When disaster strikes in India, the world’s editorial writers know exactly what to say. Safety norms are lax. Enforcement is absent. Lives are cheap. The tone is brisk, the moral certainty absolute. But when a similar catastrophe unfolds in Switzerland - Europe’s byword for order, insurance and impeccable regulation – that script falters. The deaths of more than 45 people at a New Year’s party in the Swiss ski resort of Crans-Montana should puncture the comforting illusion that competence, wealth and latitude alone guarantee safety.


Crans-Montana is no backwater. Perched high in the Valais canton, gazing out toward the Matterhorn and Mont Blanc, it is marketed as an alpine haven with discreet luxury and a clientele drawn from Europe’s well-heeled middle and upper classes. At the end of the year, it fills with visitors from Switzerland, France, Britain, Italy, Belgium and beyond. This was the setting for a fire that broke at Le Constellation bar during New Year celebrations, killing scores, injuring more than a hundred and leaving families across borders anxiously counting the missing.


Witnesses describe sparklers or flares placed in champagne bottles. A staff member reportedly held a candle aloft near a wooden ceiling. Flames raced across combustible interiors. The ceiling collapsed. Exits, for reasons not yet fully explained, were blocked or unusable. Panic followed. Italy says 16 of its nationals are missing; France has eight unaccounted for.


This reads uncannily like the recent Goa nightclub tragedy that sparked outrage across India. There, too, pyrotechnics met flammable décor. There, too, a confined space turned festive exuberance into a death trap. In Goa, amid the ire, the verdict from abroad was swift and sanctimonious. In Switzerland, the tone is more sorrowful and procedural.

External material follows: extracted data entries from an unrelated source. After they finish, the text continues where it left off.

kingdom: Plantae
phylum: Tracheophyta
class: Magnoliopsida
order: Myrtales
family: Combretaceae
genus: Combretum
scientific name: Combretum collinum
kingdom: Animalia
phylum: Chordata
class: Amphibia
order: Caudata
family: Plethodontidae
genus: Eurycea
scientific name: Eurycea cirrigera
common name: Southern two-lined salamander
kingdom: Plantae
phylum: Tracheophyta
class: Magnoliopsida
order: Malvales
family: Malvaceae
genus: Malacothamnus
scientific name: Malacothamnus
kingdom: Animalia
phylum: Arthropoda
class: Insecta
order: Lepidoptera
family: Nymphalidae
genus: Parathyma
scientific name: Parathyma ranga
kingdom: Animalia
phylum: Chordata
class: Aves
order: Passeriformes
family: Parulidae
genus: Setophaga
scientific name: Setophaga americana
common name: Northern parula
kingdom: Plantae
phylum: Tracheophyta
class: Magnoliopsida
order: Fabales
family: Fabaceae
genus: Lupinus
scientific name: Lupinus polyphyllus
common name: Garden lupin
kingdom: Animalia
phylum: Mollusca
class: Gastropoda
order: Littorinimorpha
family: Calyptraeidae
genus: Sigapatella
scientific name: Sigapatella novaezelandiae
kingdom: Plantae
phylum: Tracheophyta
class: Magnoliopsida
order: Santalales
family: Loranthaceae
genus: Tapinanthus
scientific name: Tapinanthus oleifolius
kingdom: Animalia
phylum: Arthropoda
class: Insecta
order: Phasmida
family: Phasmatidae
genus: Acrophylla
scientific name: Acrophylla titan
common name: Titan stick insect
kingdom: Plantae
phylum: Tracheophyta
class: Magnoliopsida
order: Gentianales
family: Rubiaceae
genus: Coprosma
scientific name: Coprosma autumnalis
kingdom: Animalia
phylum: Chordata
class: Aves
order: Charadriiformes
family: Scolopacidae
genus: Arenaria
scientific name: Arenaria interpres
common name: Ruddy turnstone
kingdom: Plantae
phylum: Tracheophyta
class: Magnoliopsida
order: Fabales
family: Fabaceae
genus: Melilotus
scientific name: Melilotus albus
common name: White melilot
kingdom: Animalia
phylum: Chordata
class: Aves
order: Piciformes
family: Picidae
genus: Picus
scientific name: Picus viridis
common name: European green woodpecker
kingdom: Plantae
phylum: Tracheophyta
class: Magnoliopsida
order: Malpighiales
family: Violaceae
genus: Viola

Yet the uncomfortable truth is that such fires obey no passport regime. Nightclubs, resort bars and party venues around the world share the same vulnerabilities: decorative wood, theatrical effects, overcrowding and a casual attitude to exits once the music starts and the champagne flows. The difference lies not in culture but in complacency. Switzerland’s reputation for safety may have bred the very confidence that allowed obvious risks to go unchallenged. If this can happen in one of Europe’s most regulated countries, it can happen anywhere.


That is precisely why selective outrage is so hollow. When tragedy strikes in India, it is treated as evidence of systemic failure. When it happens in Switzerland, it is framed as a tragic accident in an otherwise flawless system. This distinction is intellectually dishonest. Regulations on paper mean little if they are ignored in practice. Enforcement is only as strong as the willingness to inconvenience businesses, cancel events or shut venues that cut corners. Human behaviour tends to defeat even the best-designed rules.


The real lesson of Crans-Montana is not that Switzerland has suddenly become unsafe, any more than Goa’s tragedy proved India uniquely negligent. It is that crowd safety is a global problem hiding in plain sight.